OKSANA BASHUK HEPBURN: LEADERS OF GERMANY, FRANCE COLLABORATE WITH PUTIN AGAINST UKRAINE
by Oksana Bashuk Hepburn
Kyiv Post
The danger to the free world lies with enablers as much as with the terrorists. Collaborators in positions of power are as damaging as a dictator’s attack on a sovereign state. Their failure to take a stand emboldens the aggressor to make a mockery of democratic values— the right to life, liberty, rule of law, peace, home—and the institutions set up to protect them.
Today, the starkest collaborators are those enabling Russia President Vladimir Putin’s aggression against Ukraine.
The move by Chancellor Angela Merkel and President Francoise Hollande to hold a tri-partite talk preceding the Minsk 2 negotiation last week was wrong. The secretive meeting, without the agreement of other EU members, or knowledge of what was discussed and decided, was a plot among the three amigos to corner Ukraine’s President Poroshenko to agree to the Minsk 2 peace plan which followed.
The result was a repeat of the previous ceasefires. Another convoy of some 140 “humanitarian” trucks carrying arms and men rolled in from Russia and its terrorists advanced. More lies were lost, more people became homeless and the wailing and grief of innocent victims filled the airwaves. Putin was emboldened enough to brag on his friendship visit to Hungary that Ukraine had lost to a bunch of coalminers forgetting to mention his skin in the game. But, then, this is well known to all who wish to see.
Merkel and Hollande are responsible for the latest debacle. They either fix it or stand accused of collaborating with Russia.
To fix it, Merkel and Hollande must lead Europe in de-clawing Putin from further acts of terror. They need to convince the EU to declare him a terrorist, charge him for illegal attacks on a sovereign country, let him stand before a war crimes tribunal and, immediately, increase sanctions which exclude Russia from the international SWIFT banking system. This is a requirement for the world order not just for Ukraine. It is also a lesson that Russians need: to recognize that their leader is as dangerous to them as he is to others.
Merkel and Hollande must assist Ukraine with arms and help NATO find a way to check Putin. To date both leaders have leaned on Ukraine to appease Russia rather than the other way around. Enough of this.
The pressure on the victim must stop. Ukraine is not the aggressor. Putin is. Yet he presides and dictates terms while declaring that he is not responsible for the chaos his fighters are creating. Worse, the criminal is invited to solve the crime. And even more shameful: the so-called fellow democrats of Ukraine let him do it. And, having broken the ceasefire, Russia sponsors a UN Security Council resolution to support Minsk II on Feb. 12. It is making a travesty of the United Nations; with international law; and with agreements it undertakes.
The democratic leaders should have watched their faces burn as Russia’s Foreign Affairs Minister Sergei Lavrov scolded Ukraine in the UN to have a higher regard for commitments. To Russia’s politicians, political perversion is their daily bread.
Putin plays games and Merkel and Hollande joined in. No good can come out of this disregard for democratic principles and law. Or, like Gerhard Schreoder, Germany’s former chancellor who went on Russia’s payroll, do they have a personal stake in the game?
Such thinking is not far-fetched. Potential and real Russian enablers abound. Federica Mogherini, the High Representative for European Union Foreign Affairs and Security, was a member of the Communist Party, a close relation to that of Russia’s. The OSCE, the monitoring agency overseeing the cease-fire compliance conveniently cannot get to the war zone when its most needed. The deputy director is an appointee from Serbia, a Russia-aligned country. Merkel’s father settled in the Russia-controlled east, by choice, because of his political preferences.

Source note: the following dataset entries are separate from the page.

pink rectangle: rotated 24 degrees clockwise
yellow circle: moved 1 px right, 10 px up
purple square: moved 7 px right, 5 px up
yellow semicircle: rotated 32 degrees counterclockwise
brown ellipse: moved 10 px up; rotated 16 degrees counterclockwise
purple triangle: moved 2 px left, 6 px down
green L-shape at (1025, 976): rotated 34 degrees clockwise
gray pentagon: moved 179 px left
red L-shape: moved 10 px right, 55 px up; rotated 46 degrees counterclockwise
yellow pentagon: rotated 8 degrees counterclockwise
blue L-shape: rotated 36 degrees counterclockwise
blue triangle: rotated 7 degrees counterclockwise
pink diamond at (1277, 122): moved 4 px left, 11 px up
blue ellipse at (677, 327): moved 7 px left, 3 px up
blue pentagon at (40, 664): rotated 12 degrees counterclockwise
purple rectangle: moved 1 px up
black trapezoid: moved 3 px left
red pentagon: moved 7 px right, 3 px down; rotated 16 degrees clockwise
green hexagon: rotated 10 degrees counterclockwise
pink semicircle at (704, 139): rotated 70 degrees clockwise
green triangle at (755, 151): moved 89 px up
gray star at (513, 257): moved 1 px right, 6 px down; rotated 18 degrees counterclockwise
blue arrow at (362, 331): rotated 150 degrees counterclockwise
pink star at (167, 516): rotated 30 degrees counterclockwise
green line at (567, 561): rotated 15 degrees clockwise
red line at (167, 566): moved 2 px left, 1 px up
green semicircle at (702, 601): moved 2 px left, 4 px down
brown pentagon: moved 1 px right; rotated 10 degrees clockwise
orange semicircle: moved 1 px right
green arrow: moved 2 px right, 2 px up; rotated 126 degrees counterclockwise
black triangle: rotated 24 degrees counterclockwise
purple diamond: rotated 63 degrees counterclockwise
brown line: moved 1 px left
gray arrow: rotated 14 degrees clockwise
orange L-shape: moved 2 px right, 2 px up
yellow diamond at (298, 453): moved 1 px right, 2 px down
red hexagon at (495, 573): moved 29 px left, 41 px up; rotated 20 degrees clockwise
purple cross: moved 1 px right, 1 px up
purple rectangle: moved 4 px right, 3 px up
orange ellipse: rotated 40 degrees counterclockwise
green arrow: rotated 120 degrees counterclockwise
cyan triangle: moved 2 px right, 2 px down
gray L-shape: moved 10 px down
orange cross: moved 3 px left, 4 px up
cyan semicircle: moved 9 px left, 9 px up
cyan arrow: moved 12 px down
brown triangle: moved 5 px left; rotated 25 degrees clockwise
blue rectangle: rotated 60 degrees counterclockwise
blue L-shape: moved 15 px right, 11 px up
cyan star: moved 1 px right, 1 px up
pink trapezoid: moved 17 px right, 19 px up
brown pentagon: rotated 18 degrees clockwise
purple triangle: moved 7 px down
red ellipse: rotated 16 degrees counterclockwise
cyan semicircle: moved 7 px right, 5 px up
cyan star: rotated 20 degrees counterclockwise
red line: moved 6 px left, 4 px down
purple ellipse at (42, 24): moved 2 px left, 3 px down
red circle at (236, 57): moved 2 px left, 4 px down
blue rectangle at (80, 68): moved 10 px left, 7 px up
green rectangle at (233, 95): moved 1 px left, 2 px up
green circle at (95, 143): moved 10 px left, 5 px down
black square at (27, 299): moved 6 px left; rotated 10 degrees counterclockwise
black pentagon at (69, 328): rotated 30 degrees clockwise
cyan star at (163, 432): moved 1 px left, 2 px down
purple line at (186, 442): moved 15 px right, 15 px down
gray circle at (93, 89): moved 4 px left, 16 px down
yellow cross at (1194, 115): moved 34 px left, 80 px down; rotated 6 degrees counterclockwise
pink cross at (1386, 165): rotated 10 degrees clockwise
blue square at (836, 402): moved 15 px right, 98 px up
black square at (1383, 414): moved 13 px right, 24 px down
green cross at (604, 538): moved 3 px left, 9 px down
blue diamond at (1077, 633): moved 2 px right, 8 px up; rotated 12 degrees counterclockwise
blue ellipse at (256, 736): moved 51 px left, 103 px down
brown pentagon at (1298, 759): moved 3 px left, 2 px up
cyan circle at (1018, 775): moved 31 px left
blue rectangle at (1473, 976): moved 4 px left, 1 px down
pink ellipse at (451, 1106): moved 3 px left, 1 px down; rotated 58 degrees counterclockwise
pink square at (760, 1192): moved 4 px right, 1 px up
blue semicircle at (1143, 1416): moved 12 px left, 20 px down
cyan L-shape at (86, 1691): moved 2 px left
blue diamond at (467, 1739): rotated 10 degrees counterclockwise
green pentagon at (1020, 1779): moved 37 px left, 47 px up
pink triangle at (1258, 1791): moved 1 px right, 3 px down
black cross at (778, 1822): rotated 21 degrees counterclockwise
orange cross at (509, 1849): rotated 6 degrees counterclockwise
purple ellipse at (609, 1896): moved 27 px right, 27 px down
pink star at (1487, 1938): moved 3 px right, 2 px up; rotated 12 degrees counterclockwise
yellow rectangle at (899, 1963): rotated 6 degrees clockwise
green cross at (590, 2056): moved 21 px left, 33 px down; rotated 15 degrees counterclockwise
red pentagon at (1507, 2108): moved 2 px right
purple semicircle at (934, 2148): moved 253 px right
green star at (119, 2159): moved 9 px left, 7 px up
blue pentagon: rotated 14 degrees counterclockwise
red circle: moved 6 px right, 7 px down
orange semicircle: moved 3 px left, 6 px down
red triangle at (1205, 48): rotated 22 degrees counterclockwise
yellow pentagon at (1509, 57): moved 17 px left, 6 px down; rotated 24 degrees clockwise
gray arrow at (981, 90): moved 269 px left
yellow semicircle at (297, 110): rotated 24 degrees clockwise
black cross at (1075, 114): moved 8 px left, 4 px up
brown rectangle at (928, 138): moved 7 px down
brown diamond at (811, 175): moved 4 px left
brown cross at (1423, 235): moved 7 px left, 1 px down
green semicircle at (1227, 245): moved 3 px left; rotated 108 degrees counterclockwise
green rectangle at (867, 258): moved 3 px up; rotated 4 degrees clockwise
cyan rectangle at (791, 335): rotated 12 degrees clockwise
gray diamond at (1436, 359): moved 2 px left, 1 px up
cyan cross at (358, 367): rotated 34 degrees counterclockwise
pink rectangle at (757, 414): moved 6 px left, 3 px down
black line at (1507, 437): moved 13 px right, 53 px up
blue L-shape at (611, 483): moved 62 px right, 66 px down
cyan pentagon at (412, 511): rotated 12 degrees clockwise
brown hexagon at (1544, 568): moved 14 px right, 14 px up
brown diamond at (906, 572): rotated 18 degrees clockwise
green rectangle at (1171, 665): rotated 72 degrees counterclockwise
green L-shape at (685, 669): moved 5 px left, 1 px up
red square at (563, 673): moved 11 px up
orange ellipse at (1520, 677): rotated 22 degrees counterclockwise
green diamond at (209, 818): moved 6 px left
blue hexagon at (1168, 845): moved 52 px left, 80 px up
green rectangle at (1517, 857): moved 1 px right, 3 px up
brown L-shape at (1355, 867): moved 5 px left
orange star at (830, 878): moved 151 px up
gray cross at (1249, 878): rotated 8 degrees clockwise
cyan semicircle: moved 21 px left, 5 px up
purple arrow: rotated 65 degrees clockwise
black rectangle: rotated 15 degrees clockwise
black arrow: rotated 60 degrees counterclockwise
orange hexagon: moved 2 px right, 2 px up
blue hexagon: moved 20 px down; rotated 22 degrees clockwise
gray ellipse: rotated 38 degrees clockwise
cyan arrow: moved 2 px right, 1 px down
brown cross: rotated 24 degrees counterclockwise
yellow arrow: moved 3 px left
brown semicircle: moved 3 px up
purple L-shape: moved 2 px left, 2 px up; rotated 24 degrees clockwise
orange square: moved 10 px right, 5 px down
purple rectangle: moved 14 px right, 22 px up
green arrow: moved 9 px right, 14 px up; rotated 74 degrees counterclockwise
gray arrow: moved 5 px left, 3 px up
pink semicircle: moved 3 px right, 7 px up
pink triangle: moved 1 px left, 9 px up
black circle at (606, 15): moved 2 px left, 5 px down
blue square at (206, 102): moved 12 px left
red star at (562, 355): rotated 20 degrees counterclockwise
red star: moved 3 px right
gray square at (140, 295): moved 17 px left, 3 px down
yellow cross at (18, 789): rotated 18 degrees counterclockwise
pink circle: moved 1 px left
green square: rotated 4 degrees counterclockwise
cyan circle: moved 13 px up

As the Ukrainians were shelled continually during the cease fire and the dead bodies and those of the wounded were being collected, the foreign minister of France opined that peace was holding. This is uncivilized.
Although the French and German leaders had admitted that there was little chance for the peace to hold, their intent is suspect. Russia regrouped and attacked. There seems to have been a determination not to let Putin lose just as there was momentum that the United States might finally send lethal defence arms to Ukraine to even out the disadvantage it was facing from the Russia side.
As a result, the German and French efforts gave Ukraine more grief, Russia a moral victory, and turned into terrorist collaborators.
But this is not the end. Russia can be defeated by the West. It is neither as strong militarily nor diplomatically; at least not yet. It has, however, just advanced another notch thanks to the enemy within.
Oksana Bashuk Hepburn, former director with the Canadian Human Rights Commission, writes on issues dealing with Ukraine.